Collingswood: All Manner of Diversity
To understand why people buy houses in Collingswood, spend some time on a Saturday morning at the farmers' market. "It's so much a part of life here, probably more than I realize," said Morgan Robinson, a market sponsor and owner of Frugal Resale, a thrift boutique on Haddon Avenue, where sales and donations benefit a different charity each month.
To understand why people buy houses in Collingswood, spend some time on a Saturday morning at the farmers' market.
"It's so much a part of life here, probably more than I realize," said Morgan Robinson, a market sponsor and owner of Frugal Resale, a thrift boutique on Haddon Avenue, where sales and donations benefit a different charity each month.
She and husband Eric moved here 10 years ago from Philadelphia and bought an 1892 Queen Anne-style house that had been converted to apartments. Eric "put on a helmet, and, voila," it was a single-family home again for the Robinsons and their two sons.
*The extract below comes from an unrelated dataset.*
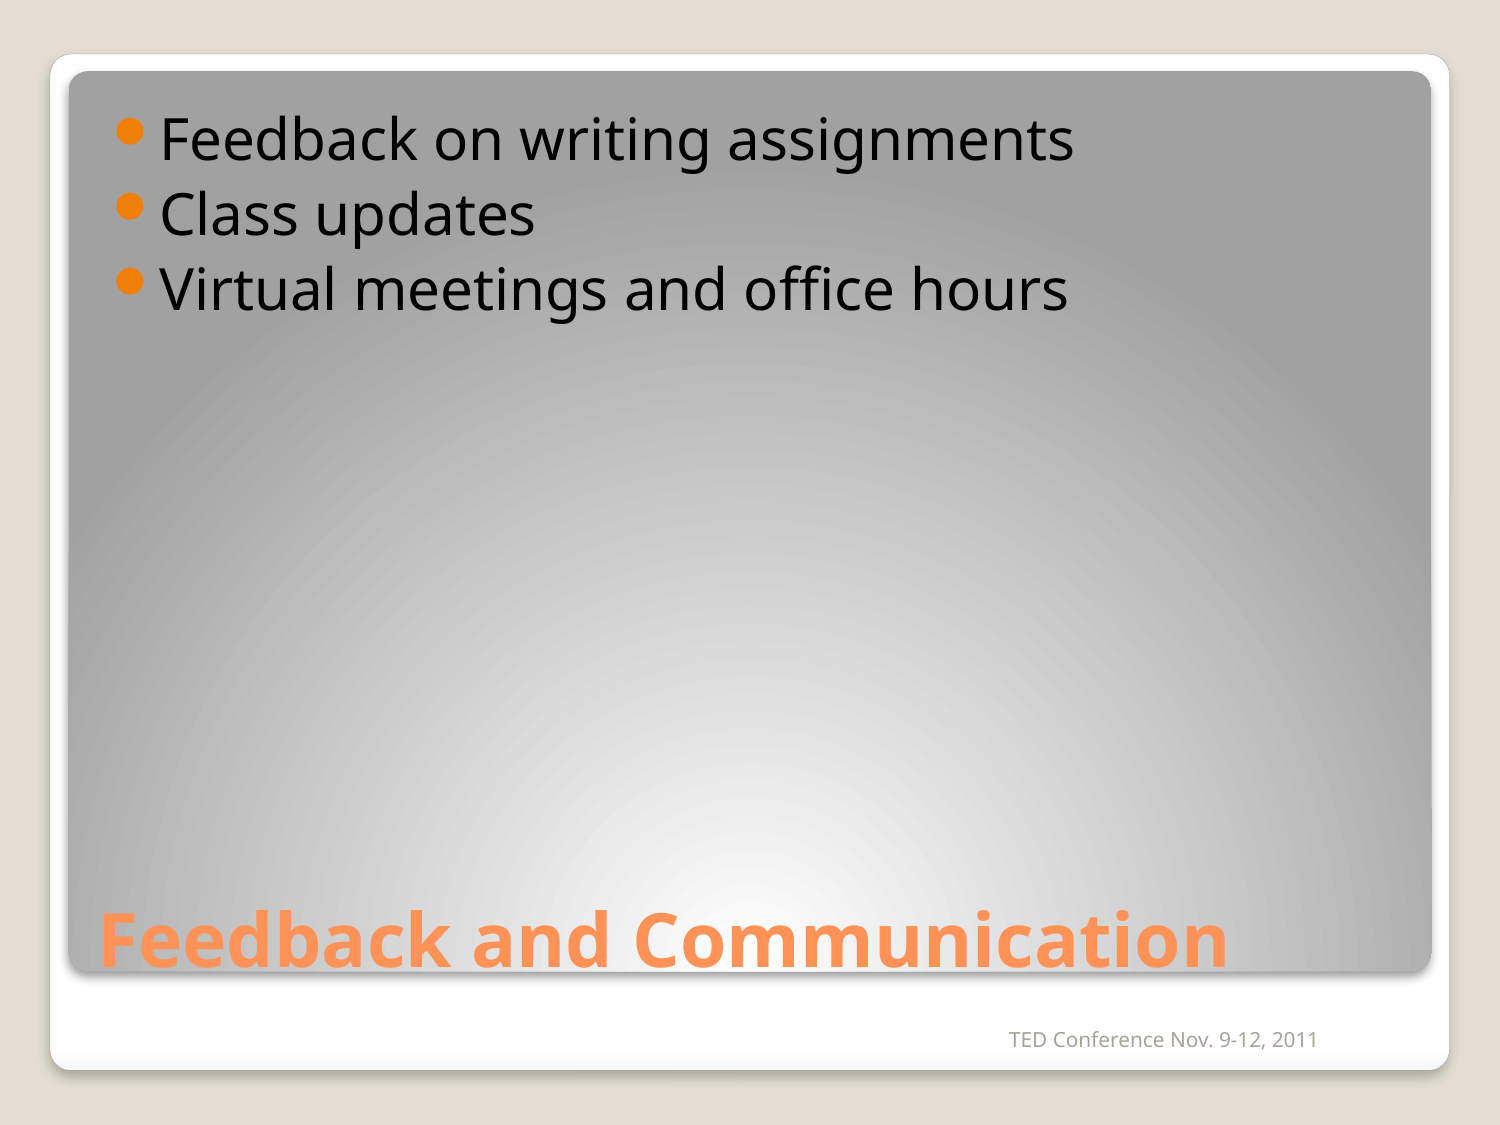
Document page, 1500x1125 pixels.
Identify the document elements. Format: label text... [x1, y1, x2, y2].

footer TED Conference Nov. 9-12, 2011 [994, 1002, 1370, 1063]
title Feedback and Communication [82, 817, 1425, 990]
list Feedback on writing assignments Class updates Virtual meetings and office hours [82, 86, 1425, 774]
Though the farmers' market draws vendors and hundreds of customers from South Jersey and beyond from 8 a.m. to noon, May to the weekend before Thanksgiving, it is a premier Collingswood social event, with "dogs and strollers" adding a certain joie de vivre to the mix, Robinson said.
Launched in 1999 as a project of the Proud Neighbors of Collingswood, the market stretches from Collings Avenue to Irvin Avenue, just west of the PATCO station.
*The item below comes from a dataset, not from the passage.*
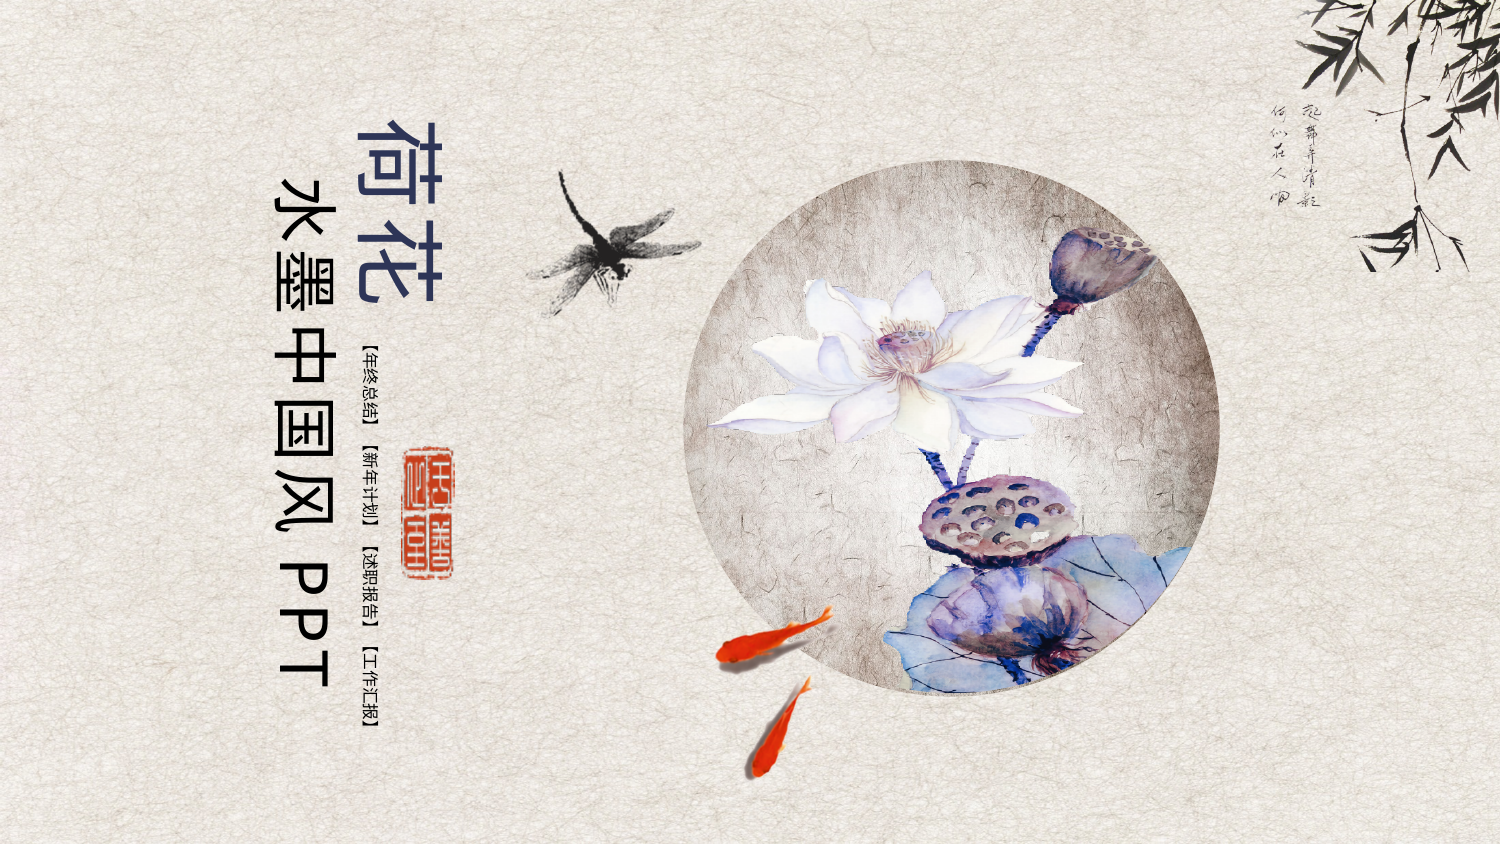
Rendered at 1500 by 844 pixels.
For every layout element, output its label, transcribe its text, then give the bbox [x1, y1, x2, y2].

picture [0, 0, 1500, 844]
picture [401, 445, 455, 580]
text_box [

That station and the High-Speed Line it serves - trains run around the clock from Lindenwold to 16th and Locust Streets in Center City - is among this town's major drawing cards to home-buyers, especially for couples with jobs on opposite banks of the Delaware.
"It was a strategic choice," said artist Jacob Feige, who bought here in July. Feige teaches at Richard Stockton College in Galloway and his wife works in Center City, so reliable transportation, as well as proximity to Philadelphia and price, was key.
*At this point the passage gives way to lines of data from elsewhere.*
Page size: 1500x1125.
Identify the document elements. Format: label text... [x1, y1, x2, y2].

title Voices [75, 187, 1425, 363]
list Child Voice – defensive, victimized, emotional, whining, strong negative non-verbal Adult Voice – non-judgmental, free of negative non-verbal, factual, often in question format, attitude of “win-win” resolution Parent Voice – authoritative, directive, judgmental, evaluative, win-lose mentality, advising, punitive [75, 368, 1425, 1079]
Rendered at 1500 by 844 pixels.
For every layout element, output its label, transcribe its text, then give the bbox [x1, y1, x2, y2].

"We lived in New York and then Philadelphia, so this is not exciting in the same way," said Feige, 33, who is trying to balance work, a toddler, and rehabbing a 110-year-old-plus "below-average" house.
"But there is a trade-off with other amenities - schools and a yard - when you start a family," he added.
Even in an economy still unkind to small businesses and real estate, Haddon Avenue and surrounding streets are lined with an ever-growing number of restaurants and specialty stores that continue to draw people downtown.
"Everyone thinks that all of this [revitalization] happened overnight," said Joe DiBartolemeo, who has owned Collingswood Hardware for 12 years. "It took a long time."
Reed Orem is quite familiar with the intricacies of the economy. In 1999, he moved to Collingswood from South Philadelphia with his wife and son (now there are two boys) and joined Main Street Realty on Haddon Avenue.
"Real estate suffered, and that made it tough," said Orem, who in May opened Dig This on Haddon Avenue, focusing on mid-20th-century furniture styles.
On the rebound
Both the type of housing in Collingswood and the nation's economic malaise influenced his business model, Orem said: "The furniture of the 1950s and '60s is built to the scale of rowhouses and twins, and prices 20 percent to 30 percent below fair market make it worthwhile to travel the distance."
Paul Ciervo, a broker at Main Street Realty (owned by his brother, Pat), believes that the borough's housing market has finally reached bottom, and that prices have appreciated about 11/2 percent this year "depending on the property," but are primarily under $200,000.
Newcomers to Collingswood are diverse economically and professionally, Ciervo said, with many singles and newly married couples opting for the older fixer-uppers that abound.
DiBartolemeo, who's lived here most of his life, has seen "a younger crowd buying older homes," and so he has focused his business on "personal service," doing home repairs, restoring and repairing old windows, and "changing lots of locks as new owners take over."
Older houses attract "a certain type of person, and a lot of work comes with these homes," said Lynda Jones, a Collingswood resident and agent with Weichert Realtors in Moorestown.
There is great diversity in price here - "twin or rowhouses, very affordable, up to $450,000," Jones said, noting a "bit of a spike" in rentals in recent years because of the real estate downturn.
Amenities
People buy here for a host of reasons. Robinson, Orem, and Feige mentioned the local public schools. Robinson said they found the borough accepting of their mixed-race children.
She and Orem also said more gay and lesbian singles and couples were buying there.
Collingswood is not without controversy, with many citing as a big one the battle between borough officials and residents over completion of the Lumber Yard condo project at Haddon and Collings Avenues.
Yet newcomers and natives alike seem to share a genuine affection for the community.
Maryann Warne, who with her husband owns the Foster Warne Funeral Home, grew up here and played field hockey, basketball, and lacrosse at Collingswood High.
Though she doesn't live there now, her mother and sister still do. About 40 percent of the nearly 14,000 residents were born in the borough.
"The downtown has changed, of course, but I don't think Collingswood really has," Warne said. The high school still fields top-flight teams. The local recreation program starts boys and girls in sports early and feeds them into the school program.
"It still feels like home," she said.